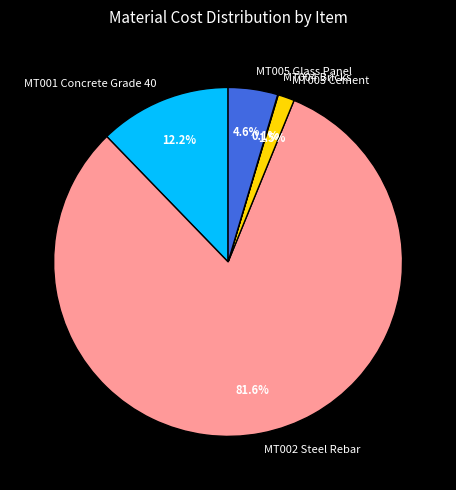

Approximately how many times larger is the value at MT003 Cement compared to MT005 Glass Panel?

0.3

--

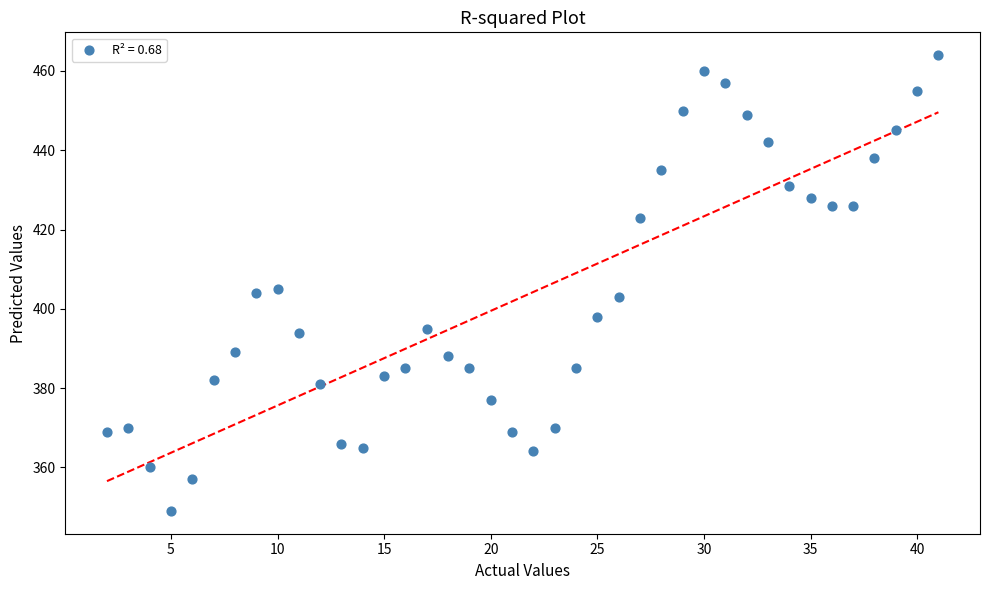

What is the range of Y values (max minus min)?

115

...

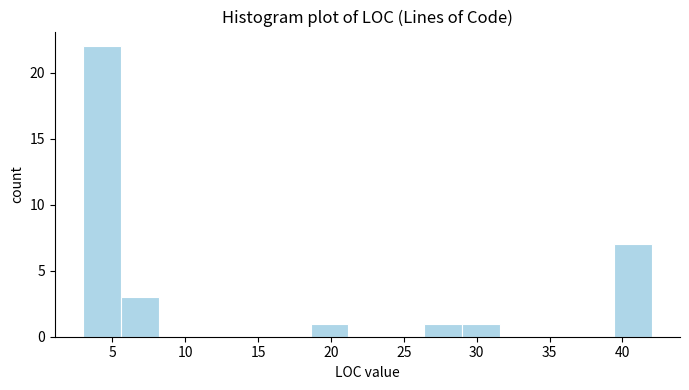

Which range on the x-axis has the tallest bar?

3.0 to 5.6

▸ YOUR INSTRUCTIONS
Return each line from the records that contains the string "range", with case counting.

▸ EXPECTED ANSWER
What is the range of Y values (max minus min)?
Which range on the x-axis has the tallest bar?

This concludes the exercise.